■ TASK INSTRUCTIONS
Select each line in the items below that contains the word "name", and copy those lines.

Recorded data:
..............................

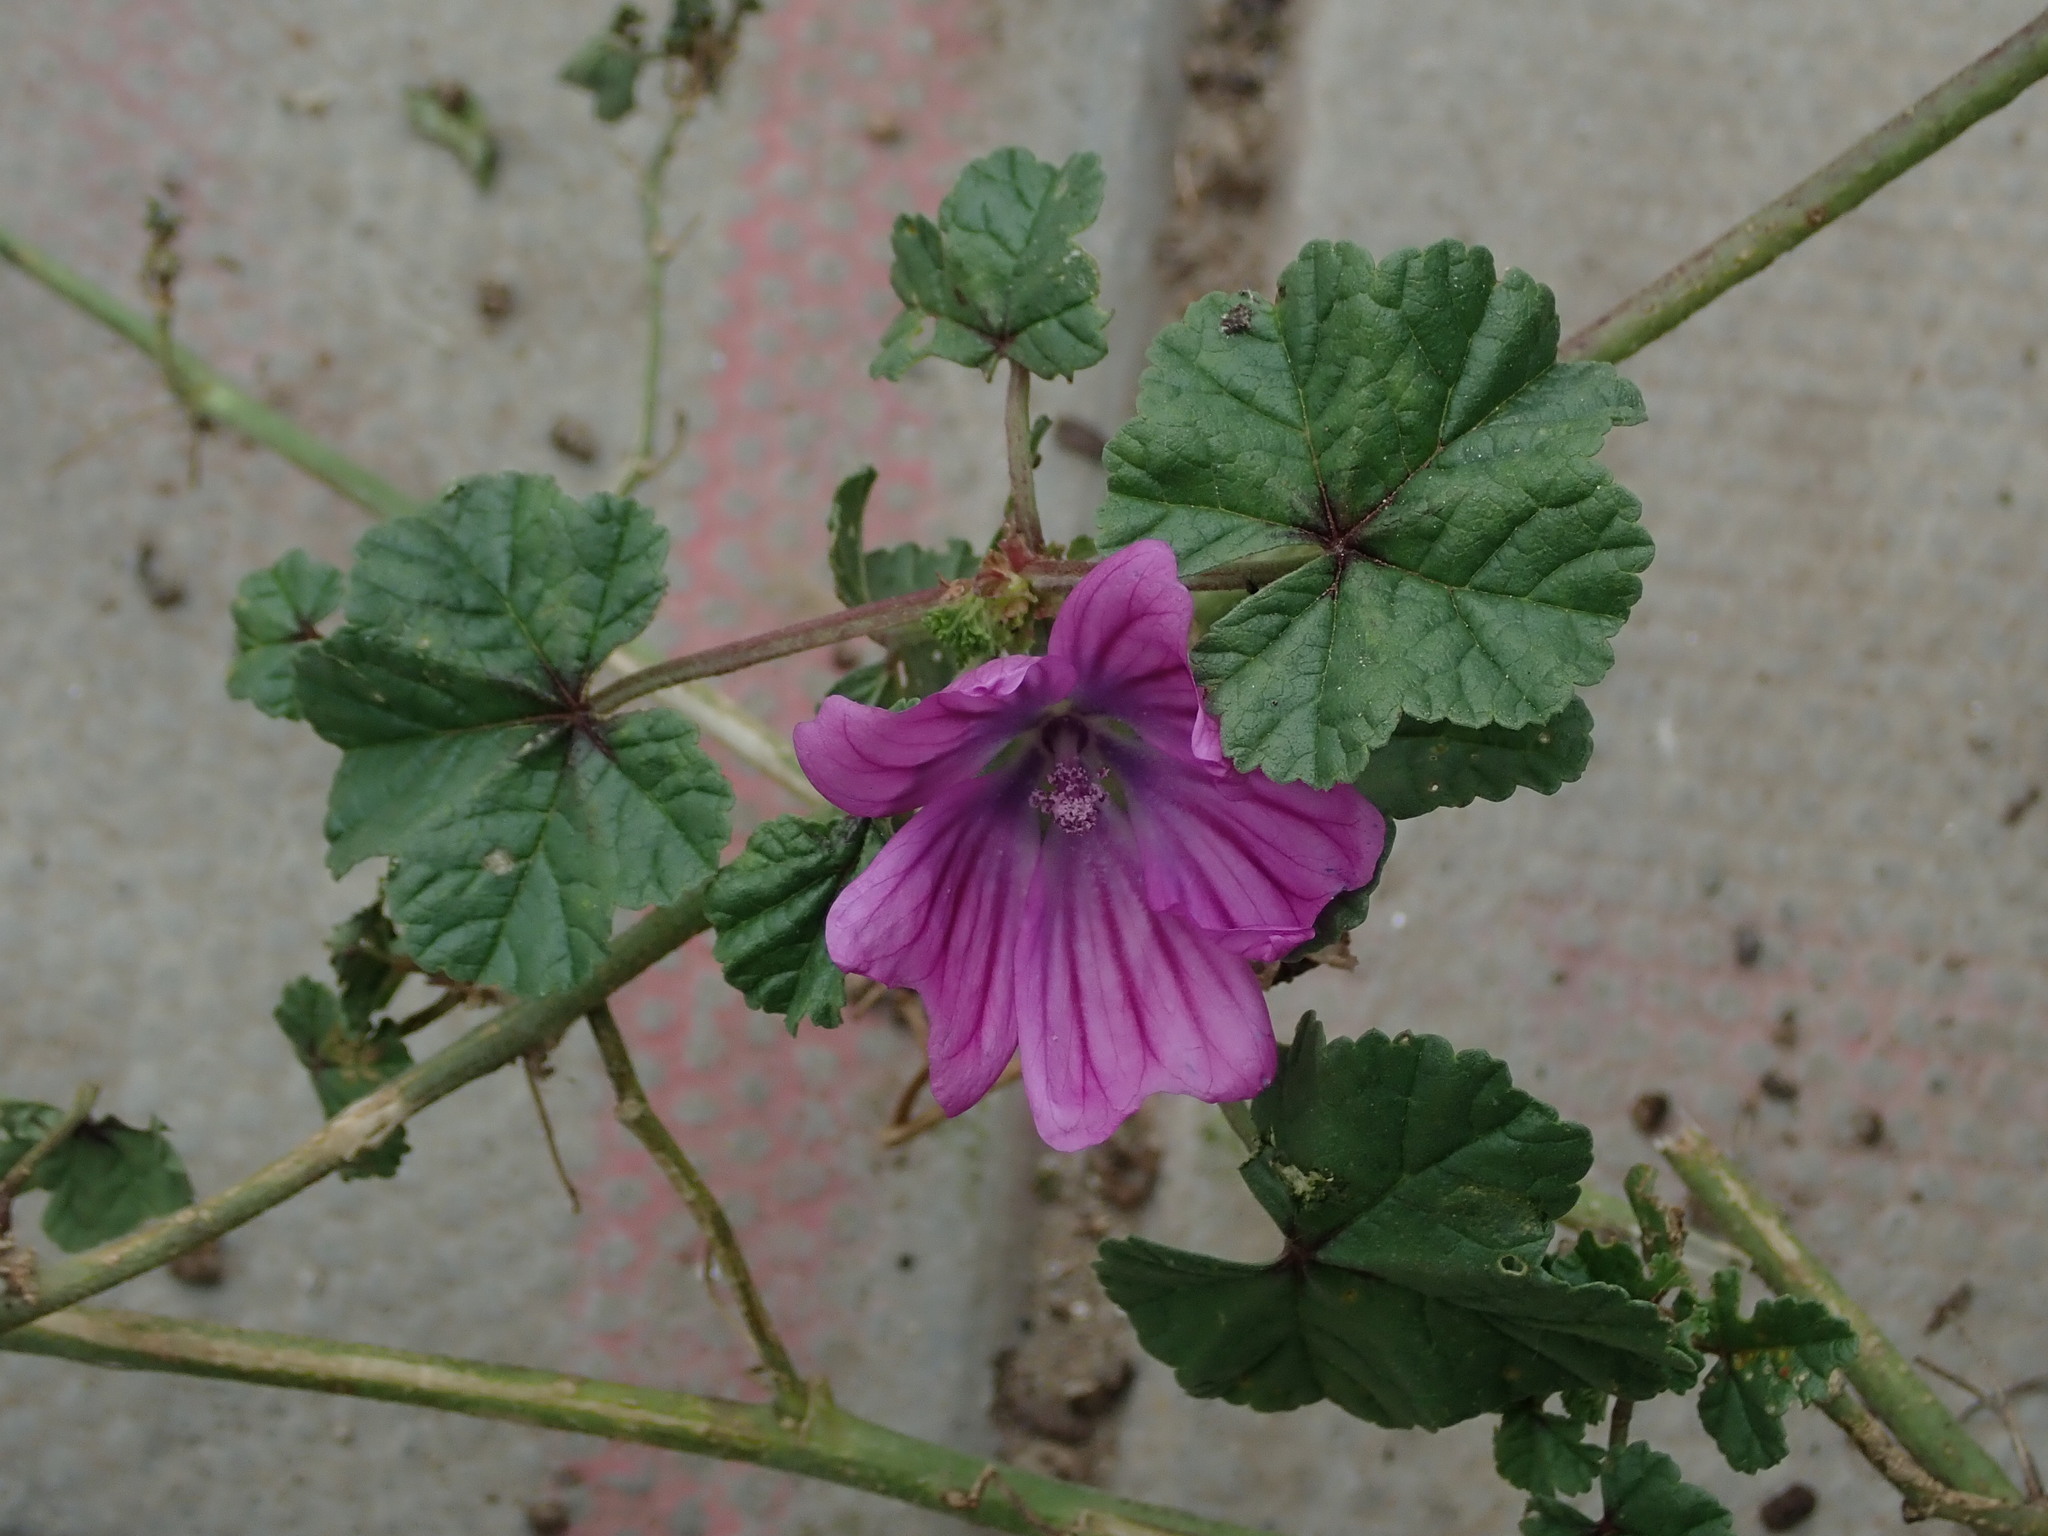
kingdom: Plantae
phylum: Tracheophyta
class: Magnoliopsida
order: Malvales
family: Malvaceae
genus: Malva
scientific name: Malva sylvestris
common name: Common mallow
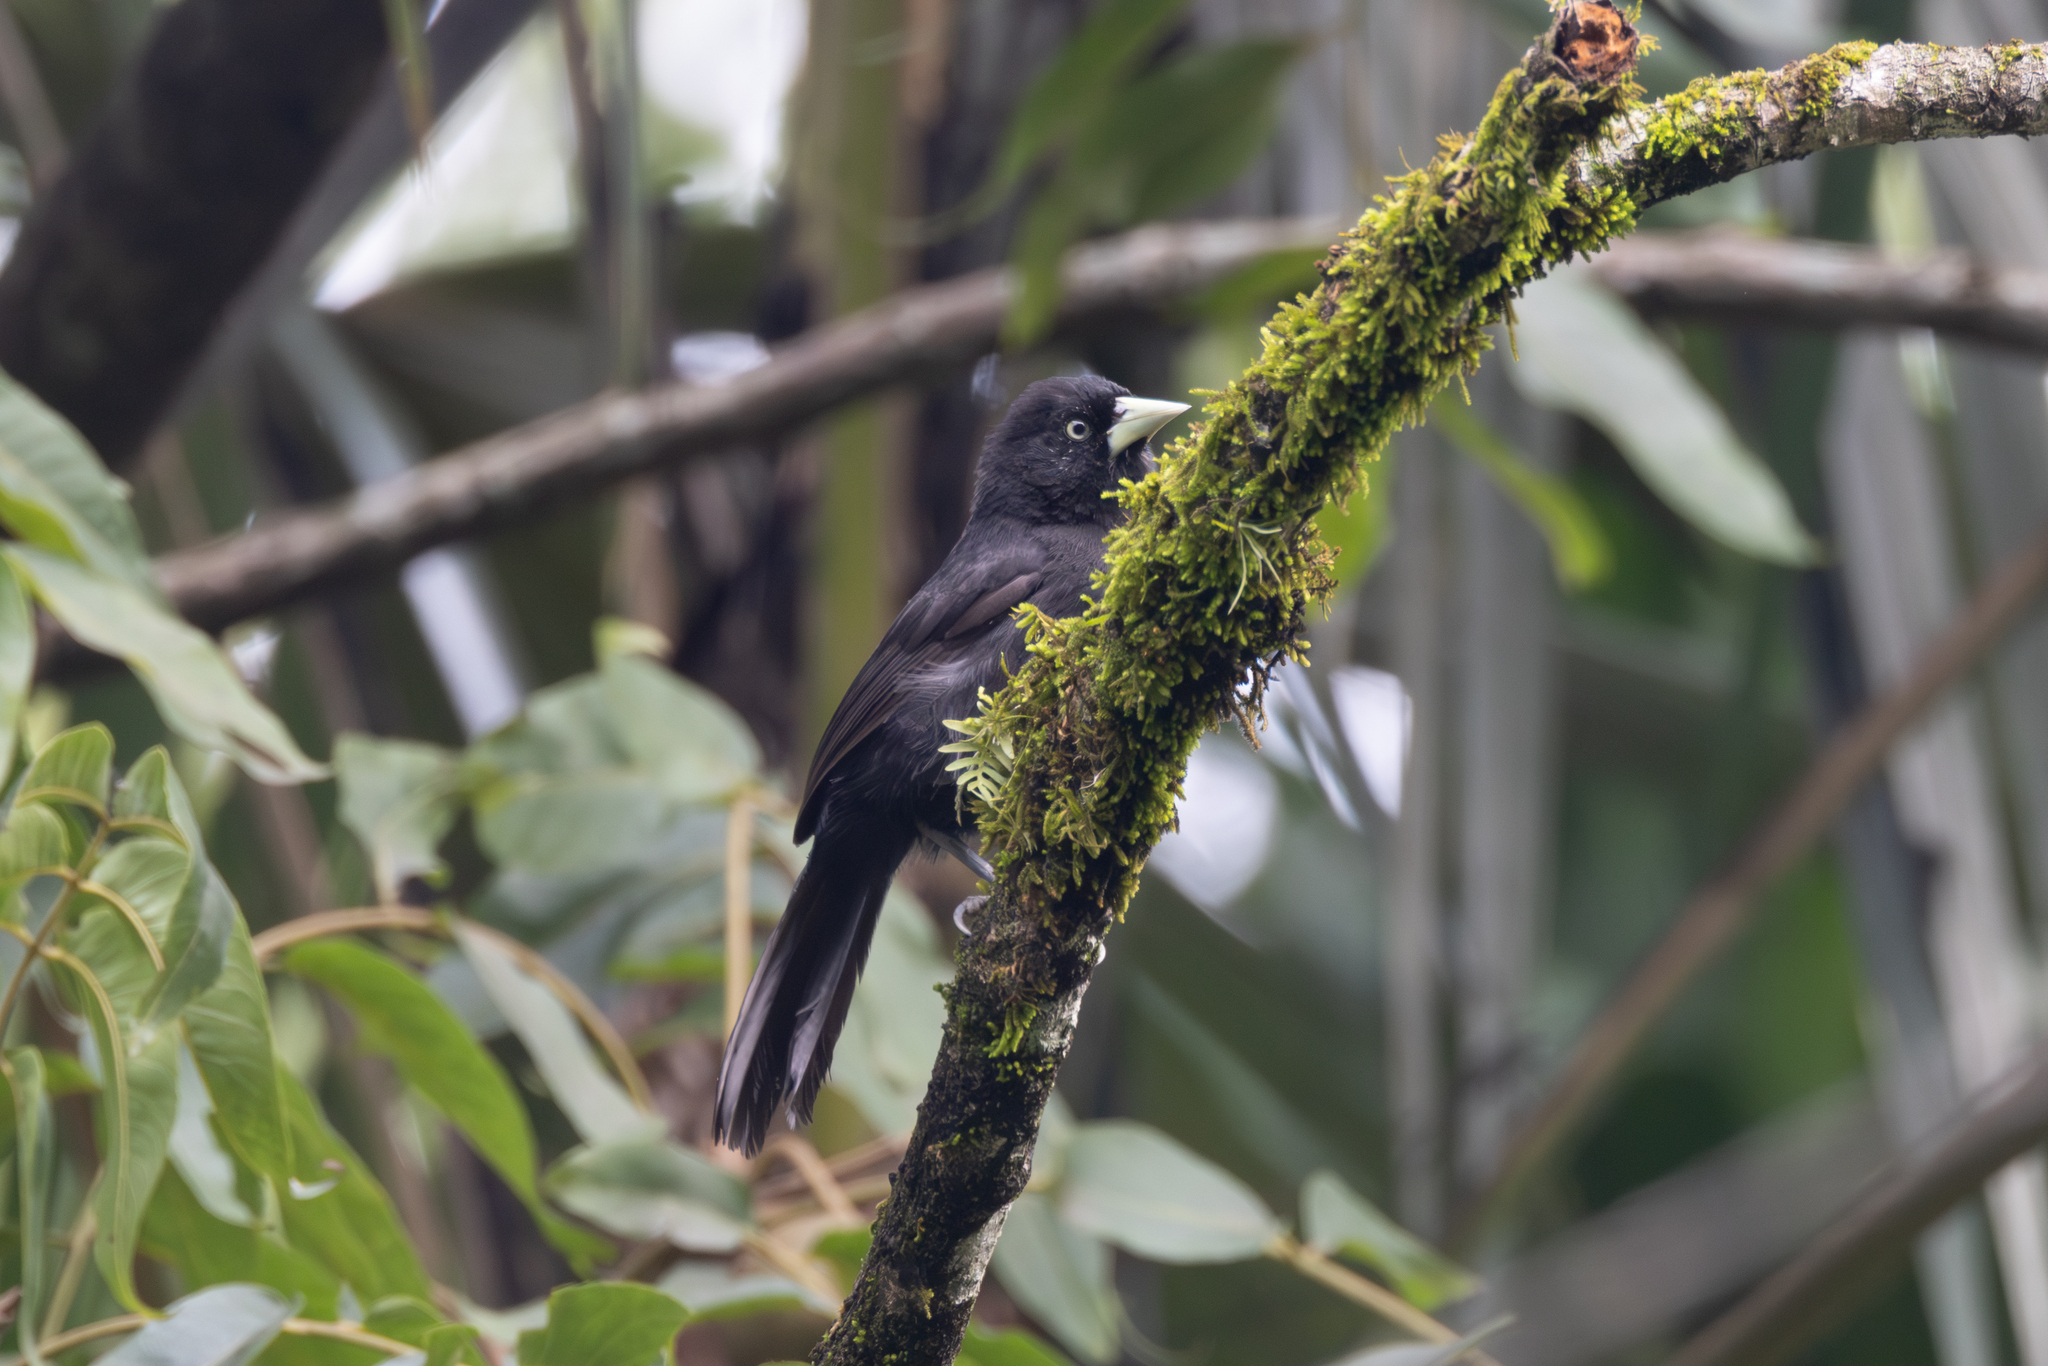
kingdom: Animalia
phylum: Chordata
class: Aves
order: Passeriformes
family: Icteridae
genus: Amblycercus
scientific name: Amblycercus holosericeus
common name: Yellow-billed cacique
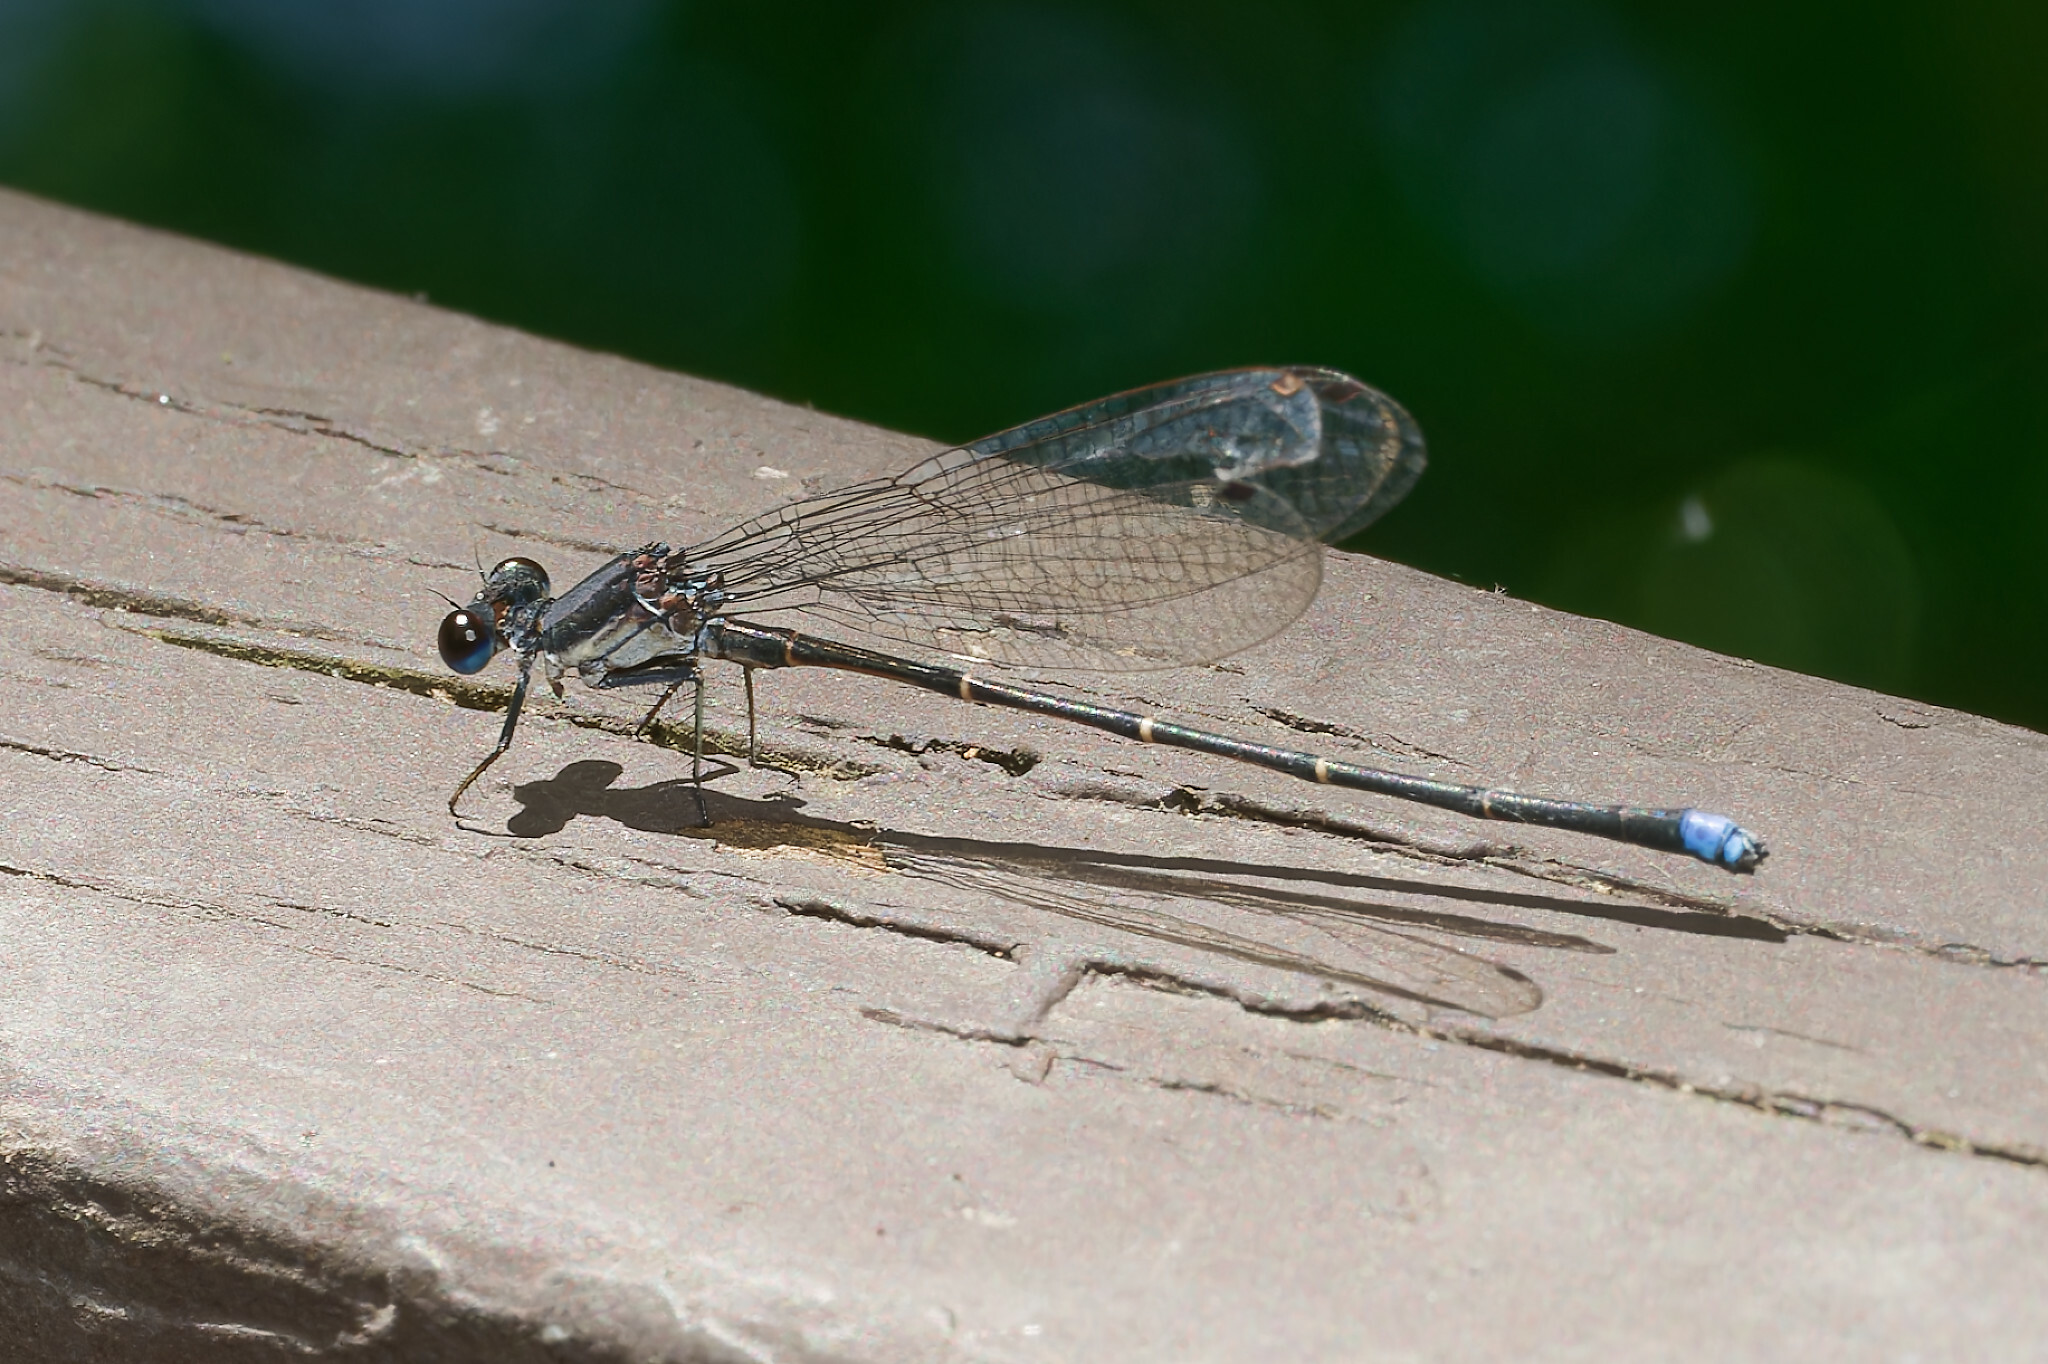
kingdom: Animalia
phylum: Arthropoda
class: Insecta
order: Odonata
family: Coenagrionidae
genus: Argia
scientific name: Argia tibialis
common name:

..............................

■ EXERCISE RESULT
scientific name: Malva sylvestris
common name: Common mallow
scientific name: Amblycercus holosericeus
common name: Yellow-billed cacique
scientific name: Argia tibialis
common name:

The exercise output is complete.